What they really want to get across is that there's greater safety in numbers. "Recent research is reinforcing what is intuitively obvious: The more bikes and pedestrians you have on a road, the safer those people are," explains Doty, citing a study by Peter Lyndon Jacobsen. Essentially, if you double bike traffic, the risk of a crash goes down by a third, the logic being that the more cyclists and pedestrians, the more visible they become.

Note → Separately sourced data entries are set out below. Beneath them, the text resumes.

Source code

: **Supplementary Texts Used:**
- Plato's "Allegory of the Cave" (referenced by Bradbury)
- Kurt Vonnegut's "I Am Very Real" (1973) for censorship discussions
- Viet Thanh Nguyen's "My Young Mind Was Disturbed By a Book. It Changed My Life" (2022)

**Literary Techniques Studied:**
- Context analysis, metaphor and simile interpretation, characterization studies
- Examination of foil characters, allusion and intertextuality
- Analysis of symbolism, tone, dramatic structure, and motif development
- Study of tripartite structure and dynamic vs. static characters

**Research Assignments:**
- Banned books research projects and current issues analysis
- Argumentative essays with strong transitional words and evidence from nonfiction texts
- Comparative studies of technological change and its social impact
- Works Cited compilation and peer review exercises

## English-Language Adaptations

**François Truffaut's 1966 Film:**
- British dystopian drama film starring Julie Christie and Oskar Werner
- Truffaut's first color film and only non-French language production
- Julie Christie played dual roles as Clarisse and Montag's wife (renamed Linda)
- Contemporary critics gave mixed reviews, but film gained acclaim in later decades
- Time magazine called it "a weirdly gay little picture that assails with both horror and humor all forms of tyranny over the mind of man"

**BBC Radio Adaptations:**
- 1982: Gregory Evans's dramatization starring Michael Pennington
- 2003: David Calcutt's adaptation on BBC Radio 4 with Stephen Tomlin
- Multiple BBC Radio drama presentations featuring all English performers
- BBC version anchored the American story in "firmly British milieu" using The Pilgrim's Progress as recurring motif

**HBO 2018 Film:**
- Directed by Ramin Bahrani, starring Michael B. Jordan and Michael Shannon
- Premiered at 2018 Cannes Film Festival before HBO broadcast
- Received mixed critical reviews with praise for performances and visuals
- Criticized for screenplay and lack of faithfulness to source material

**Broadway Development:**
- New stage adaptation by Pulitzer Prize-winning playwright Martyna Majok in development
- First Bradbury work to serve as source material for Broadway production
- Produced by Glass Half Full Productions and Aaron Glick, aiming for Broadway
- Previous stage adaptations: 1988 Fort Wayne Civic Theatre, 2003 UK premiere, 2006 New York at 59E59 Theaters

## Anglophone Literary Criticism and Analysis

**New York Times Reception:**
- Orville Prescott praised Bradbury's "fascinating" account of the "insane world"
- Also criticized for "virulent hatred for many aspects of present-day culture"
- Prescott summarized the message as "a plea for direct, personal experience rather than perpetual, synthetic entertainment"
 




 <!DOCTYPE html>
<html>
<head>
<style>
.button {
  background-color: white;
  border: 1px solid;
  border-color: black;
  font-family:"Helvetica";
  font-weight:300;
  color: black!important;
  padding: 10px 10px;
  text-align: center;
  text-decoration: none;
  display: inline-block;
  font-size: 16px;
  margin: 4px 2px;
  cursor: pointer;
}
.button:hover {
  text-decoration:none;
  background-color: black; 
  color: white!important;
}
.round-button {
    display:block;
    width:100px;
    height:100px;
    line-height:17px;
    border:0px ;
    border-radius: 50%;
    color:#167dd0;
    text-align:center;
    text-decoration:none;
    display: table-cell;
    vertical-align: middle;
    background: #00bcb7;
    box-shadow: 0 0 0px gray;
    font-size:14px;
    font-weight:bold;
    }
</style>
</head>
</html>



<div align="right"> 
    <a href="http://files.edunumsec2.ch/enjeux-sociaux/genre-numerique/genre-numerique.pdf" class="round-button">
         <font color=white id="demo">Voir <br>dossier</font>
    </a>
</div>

Doty also hopes to draw attention to a culture where "all users of the road are oblivious to the rules of the road. It's a culture we've allowed to foster and fester for decades." He applauds the installation of red light cameras, noting that the running of red lights is a "minor infraction that can lead to some horrific crashes." It's a measure that requires no change in enforcement behavior in changing the behavior of motorists.

While he admits that periodic tests for drivers to keep their licenses would help, Doty says, "I don't think it's any coincidence that Western European countries that are heavily bicycled are also countries that have strong transit infrastructure and view driving as a privilege."

"We focus on things we have a shot at," he adds.

The Ride of Silence is part of the Bicycle Coalition's Bike Week (May 13-21) activities. A full roster of events, including an urban cycling course, can be found at www.bicyclecoalition.org.

The Ride of Silence, Wed., May 17, 6:45 p.m., starting at the Art Museum steps, www.rideofsilence.org.